Quando Fiorenzo Barbaro-Capo Riparto di San
Pio X A. (di cui ero Aiuto C.R), che non poteva continuare nel suo
servizio, mi chiese se mi sentivo in grado di sostituirlo io accettai
sia pure con i timori di chi inizia un percorso di responsabilità e
impegno.
Trovai subito in Claudio, allora Capo Gruppo
del Treviso 2, una persona che mi diede immediata fiducia anche se non
ci eravamo conosciuti prima di allora perché io ero stato esploratore
nel riparto e poi rover nel clan di Santa Maria del Rovere. Questa
apertura di credito nei miei confronti mi colpì molto e non rimase
l’unica perché anche quando si trattò di prendere il suo posto di Capo
Gruppo, Claudio dimostrò nei miei confronti una generosa benevolenza.
Questi attestati di stima mi aiutarono ad affrontare con maggiore
serenità i servizi che mi erano stati proposti ma soprattutto mi fecero
capire che potevo contare su un uomo che mi avrebbe compreso e aiutato.
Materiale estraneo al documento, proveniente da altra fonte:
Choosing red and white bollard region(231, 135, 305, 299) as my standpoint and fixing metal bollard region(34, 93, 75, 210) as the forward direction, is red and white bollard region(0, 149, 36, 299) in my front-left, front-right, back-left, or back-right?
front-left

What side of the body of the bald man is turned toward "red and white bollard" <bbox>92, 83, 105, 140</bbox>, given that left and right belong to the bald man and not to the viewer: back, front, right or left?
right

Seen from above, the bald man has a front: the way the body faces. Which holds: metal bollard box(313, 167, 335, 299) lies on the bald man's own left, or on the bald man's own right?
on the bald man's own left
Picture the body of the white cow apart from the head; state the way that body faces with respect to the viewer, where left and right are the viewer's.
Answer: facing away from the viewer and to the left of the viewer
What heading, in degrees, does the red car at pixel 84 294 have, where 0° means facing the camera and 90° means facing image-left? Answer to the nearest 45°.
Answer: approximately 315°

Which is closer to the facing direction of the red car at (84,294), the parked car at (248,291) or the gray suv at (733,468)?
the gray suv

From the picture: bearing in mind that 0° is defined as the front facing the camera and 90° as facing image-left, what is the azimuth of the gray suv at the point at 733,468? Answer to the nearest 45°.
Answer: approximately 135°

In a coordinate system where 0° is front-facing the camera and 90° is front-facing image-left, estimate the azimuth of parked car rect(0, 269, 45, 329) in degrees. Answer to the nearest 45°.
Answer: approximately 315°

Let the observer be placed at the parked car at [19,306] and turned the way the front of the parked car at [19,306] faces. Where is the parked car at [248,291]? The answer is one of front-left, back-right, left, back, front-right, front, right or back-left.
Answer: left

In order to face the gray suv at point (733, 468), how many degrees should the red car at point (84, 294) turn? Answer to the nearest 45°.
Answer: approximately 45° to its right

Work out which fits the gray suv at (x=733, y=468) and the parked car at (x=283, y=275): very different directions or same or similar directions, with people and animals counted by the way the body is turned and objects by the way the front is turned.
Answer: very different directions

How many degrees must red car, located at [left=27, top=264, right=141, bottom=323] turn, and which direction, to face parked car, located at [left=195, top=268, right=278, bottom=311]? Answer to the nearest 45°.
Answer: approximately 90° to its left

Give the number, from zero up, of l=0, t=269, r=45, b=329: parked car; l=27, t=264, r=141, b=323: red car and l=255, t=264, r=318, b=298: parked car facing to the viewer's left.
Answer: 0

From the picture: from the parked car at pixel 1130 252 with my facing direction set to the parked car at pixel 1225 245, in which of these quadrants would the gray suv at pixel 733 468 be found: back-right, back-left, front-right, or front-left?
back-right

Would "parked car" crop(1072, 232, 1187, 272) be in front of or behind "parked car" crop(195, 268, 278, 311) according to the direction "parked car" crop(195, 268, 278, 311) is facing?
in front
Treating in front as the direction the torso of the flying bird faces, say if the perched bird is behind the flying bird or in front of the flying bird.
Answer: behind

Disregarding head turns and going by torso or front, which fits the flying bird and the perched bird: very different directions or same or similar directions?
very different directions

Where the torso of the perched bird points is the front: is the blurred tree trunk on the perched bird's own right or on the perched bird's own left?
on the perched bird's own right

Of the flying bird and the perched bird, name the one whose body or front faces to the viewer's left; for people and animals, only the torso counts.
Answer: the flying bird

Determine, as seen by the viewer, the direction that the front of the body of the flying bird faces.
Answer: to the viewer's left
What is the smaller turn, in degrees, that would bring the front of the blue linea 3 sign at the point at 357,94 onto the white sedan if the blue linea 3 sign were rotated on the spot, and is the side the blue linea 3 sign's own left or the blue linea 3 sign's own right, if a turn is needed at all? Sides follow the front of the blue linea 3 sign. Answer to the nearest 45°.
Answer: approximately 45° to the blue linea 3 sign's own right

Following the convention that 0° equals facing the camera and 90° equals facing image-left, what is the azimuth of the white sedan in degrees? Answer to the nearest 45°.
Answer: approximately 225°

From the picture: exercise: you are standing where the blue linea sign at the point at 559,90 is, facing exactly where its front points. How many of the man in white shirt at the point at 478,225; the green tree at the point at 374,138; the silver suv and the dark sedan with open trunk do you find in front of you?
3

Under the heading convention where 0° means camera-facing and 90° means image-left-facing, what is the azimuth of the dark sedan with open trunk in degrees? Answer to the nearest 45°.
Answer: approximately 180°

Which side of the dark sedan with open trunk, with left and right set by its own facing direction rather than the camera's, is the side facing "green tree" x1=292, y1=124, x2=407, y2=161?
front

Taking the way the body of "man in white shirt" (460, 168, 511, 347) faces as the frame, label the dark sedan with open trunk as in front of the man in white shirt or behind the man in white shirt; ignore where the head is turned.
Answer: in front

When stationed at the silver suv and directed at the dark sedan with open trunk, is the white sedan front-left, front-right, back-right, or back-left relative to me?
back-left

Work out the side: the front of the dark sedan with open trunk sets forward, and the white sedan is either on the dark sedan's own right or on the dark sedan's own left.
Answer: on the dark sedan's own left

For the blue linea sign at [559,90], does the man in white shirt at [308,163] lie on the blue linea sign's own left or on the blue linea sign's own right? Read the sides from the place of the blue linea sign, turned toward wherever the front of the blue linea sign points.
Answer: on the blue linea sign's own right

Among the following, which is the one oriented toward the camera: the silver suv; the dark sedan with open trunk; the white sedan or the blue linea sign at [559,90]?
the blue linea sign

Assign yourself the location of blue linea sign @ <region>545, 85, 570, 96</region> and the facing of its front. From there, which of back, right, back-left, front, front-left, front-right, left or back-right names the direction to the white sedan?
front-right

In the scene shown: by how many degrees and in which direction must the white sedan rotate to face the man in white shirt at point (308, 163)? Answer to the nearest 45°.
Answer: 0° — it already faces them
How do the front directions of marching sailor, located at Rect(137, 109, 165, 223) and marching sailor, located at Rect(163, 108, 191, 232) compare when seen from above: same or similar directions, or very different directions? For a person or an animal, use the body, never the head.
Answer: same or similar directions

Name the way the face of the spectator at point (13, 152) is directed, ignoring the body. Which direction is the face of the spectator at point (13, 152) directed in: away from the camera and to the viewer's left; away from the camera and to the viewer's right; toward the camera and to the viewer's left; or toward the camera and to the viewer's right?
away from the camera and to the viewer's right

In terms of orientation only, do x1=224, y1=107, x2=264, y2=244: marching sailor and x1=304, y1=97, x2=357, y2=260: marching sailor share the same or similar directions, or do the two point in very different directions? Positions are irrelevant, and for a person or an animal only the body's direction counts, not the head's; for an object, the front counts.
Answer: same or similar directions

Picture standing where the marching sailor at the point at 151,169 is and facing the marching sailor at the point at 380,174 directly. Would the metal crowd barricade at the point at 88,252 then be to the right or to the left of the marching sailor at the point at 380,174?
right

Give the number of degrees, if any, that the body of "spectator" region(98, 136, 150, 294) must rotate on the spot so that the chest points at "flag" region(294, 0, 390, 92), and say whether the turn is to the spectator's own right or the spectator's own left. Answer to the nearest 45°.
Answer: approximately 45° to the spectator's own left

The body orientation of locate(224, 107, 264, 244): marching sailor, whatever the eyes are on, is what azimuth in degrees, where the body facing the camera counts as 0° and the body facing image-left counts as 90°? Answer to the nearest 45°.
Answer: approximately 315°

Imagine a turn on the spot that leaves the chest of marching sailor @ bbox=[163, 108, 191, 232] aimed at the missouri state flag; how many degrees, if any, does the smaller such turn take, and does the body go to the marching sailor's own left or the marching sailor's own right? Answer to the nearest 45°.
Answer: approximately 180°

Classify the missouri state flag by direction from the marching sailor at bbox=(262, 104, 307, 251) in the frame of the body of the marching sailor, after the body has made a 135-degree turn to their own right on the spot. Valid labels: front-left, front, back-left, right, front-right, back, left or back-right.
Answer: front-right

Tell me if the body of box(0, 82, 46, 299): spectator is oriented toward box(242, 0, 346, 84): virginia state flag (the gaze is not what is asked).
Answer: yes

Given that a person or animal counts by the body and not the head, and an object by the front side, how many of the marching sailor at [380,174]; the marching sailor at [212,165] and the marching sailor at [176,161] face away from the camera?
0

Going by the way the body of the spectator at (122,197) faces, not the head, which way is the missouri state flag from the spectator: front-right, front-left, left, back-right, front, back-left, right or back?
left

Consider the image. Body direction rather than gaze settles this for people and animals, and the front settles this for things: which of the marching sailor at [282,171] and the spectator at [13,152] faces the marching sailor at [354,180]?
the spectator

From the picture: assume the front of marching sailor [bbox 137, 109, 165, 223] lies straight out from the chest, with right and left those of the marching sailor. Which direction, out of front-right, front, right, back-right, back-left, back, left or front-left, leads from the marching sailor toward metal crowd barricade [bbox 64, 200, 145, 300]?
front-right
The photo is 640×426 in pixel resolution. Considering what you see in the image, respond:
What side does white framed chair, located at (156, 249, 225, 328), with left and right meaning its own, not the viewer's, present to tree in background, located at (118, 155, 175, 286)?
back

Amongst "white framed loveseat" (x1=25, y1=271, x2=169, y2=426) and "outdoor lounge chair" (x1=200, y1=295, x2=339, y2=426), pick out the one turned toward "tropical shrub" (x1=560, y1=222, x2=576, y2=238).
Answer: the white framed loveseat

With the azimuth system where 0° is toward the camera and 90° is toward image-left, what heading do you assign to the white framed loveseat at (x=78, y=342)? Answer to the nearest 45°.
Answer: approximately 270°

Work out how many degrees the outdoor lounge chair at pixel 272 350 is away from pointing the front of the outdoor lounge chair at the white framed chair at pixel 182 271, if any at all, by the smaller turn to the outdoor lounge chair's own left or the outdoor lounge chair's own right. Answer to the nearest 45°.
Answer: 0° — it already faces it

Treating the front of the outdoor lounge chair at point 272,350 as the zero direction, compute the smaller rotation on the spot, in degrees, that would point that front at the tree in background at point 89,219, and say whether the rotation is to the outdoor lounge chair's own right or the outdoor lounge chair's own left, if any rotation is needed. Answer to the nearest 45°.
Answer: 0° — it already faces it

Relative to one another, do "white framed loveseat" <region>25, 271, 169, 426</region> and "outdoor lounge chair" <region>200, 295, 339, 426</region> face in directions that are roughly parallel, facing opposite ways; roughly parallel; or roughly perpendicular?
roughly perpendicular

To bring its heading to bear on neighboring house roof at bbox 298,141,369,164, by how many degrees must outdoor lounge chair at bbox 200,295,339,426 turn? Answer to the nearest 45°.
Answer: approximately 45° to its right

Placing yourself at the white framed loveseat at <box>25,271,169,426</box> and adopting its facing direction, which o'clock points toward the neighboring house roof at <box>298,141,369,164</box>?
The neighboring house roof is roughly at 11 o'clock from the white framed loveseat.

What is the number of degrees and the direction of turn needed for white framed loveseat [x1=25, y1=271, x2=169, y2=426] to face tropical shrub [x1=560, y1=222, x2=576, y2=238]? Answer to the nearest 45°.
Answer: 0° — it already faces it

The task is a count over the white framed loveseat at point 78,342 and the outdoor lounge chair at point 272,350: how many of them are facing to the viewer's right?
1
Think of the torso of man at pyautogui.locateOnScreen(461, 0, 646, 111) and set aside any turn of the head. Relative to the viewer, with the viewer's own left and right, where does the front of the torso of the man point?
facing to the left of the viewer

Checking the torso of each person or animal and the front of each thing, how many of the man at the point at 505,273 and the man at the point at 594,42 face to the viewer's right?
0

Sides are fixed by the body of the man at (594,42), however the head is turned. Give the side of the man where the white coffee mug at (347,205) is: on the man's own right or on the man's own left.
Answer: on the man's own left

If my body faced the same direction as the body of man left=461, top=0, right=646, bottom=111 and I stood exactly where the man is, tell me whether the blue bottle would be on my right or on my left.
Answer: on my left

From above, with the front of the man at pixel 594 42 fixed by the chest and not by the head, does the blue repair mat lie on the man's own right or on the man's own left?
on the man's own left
Il secondo ricordo di Claudio che mi rimane
nel cuore è la sua ironia talvolta pungente ma sempre fatta con
l’intelligenza di chi sa indirizzarla verso il difetto o la mancanza
piuttosto che verso la persona a cui è rivolta. Unita all’ironia,
l’altra sua grande dote era quella di affrontare situazioni complesse o
nelle quali era a disagio con garbo ma sicura fermezza mettendone
talvolta in evidenza l’aspetto ridicolo o assurdo.
Ricordo in particolare una assemblea generale
associativa tenutasi ad Assisi nel 1982 .
Noi trevigiani arrivammo all’appuntamento
dopo un bel po`di chilometri e alquanto stanchi.
La sera del nostro arrivo era prevista una
veglia itinerante , che già affrontammo un po’debilitati, ma soprattutto
seguita da una cena definita “francescana” e che consistette in pane e
olive.
Claudio, immediatamente spalleggiato da
Luciano Furlanetto, diede istruzioni a noi capi novelli di raccogliere
più fette di pane possibile. Finita la cosiddetta cena francescana, noi
trevigiani demmo fondo a quanto ci eravamo portati da casa affettando
salami, formaggi, etc e, per non strozzarci nel mangiare il tipico pane
del centro Italia che ha una pasta consistente, fummo “costretti” ad
aprire qualche bottiglia di prosecco. La cosa poteva finire così ma la
voce si era ormai sparsa e fummo ben presto circondati da un buon numero
di capi di altre regioni che chiesero ospitalità.
Naturalmente fummo lieti di condividere
quanto avevamo e, alla fine, ne venne fuori un bel momento di
fraternità. Claudio aveva capito che le intenzioni di chi aveva pensato
ad una cena povera si scontravano con la realtà di persone che erano
venuto in assemblea anche per un momento di festa e fu quindi capace di
rimediare a quella che sembrava quasi una punizione.
Ho molti altri ricordi che conservo nella mia
mente e che mi rendono sempre doloroso ripensare a Claudio. Sono sicuro
che, per non cadere in malinconia , lui mi avrebbe guardato con il suo
sorriso sornione e mi avrebbe detto “Toni desso bevemose un’ombra”.